Grand Café Amsterdam
Str. Covaci 6, tel +40 21 313 75 81, amsterdam.ro
On a corner in the emerging Lipscani district, this smart bistro-tavern gets plenty of light flooding through huge windows upon glossy brown tables, where there’s energetic talk of the EU and visiting bands (Buena Vista Social Club, Depeche Mode) over innovative dishes.

Casa Doina La Sosea
Sos. Kiseleff 4, tel +40 21 222 67 17, casadoina.ro
The real pull here is the al fresco option: gardens and playing fountains, shaded by horse chestnuts and clipped hedges. Formal staff help you choose from occasionally ambitious, but delicious, dishes – a popular one is chicken sour soup with fresh tarragon and sour cream, followed by fillet of trout with steamed vegetables.

Balthazar
Str. Dumbrava Rosie 2, tel +40 21 212 14 60, balthazar.ro
Inhabiting the rooms of a sprawling old villa, Balthazar trounces competition in the design and ambience stakes. Its succession of high-ceilinged spaces evokes an of-the-moment Marrakech riad restaurant.
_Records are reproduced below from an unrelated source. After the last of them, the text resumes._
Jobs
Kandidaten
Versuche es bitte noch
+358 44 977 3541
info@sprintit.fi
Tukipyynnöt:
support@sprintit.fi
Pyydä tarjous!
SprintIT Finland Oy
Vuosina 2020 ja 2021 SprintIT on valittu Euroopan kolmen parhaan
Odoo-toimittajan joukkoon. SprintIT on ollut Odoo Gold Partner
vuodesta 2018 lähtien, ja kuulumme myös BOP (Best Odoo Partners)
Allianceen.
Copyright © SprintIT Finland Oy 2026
As gentle house sounds pulsate, the martinis presented are spot-on, and it’s at least seven out of 10 for a menu big on spices and confits, served, comme il faut, on square, white plates.

Cupola
At JW Marriott, Calea 13 Septembrie, tel +40 21 4030 000, marriott.com/buhro
JW Marriott’s in-house restaurant deservedly gets the thumbs-up among business travellers, adhering to plush international convention decoratively, while aiming for culinary excellence: even a simple smoked salmon gets a fine turbo-injection of caviar, lime, lemon, eggs and cream.

Uptown
Str. Rabat 2, tel +40 21 231 40 77
Enjoying an atmospheric setting opposite the Qatar embassy, where beret-clad guards cluster in the lamplight, Uptown works wonders with Italian staples. Broken English accents of international diners mingle discreetly with club sounds, and, refreshingly, in summer, the windows are removed for breeze-stirred evenings.

Le Bistrot
Athenee Palace Hilton, Str. Episcopiei 1 to 3, tel +40 21 303 37 77, hilton.com
Hilton’s informal brasserie works a treat, with a soundtrack that ranges from Ella Fitzgerald to KD Lang, and sunlight over half-mast cafe curtains and bentwood bistro chairs. The classics are represented – coq au vin, roast pork – and though there’s beer and wine sipping in evidence among suited circles, you sense deals being done.

Getting there

London-Bucharest flights with BA and Tarom operate from Heathrow. Regional departures (Manchester, Edinburgh, Glasgow) from £90 extra. Return fares with BA: typically £188 in economy and from £380 in business.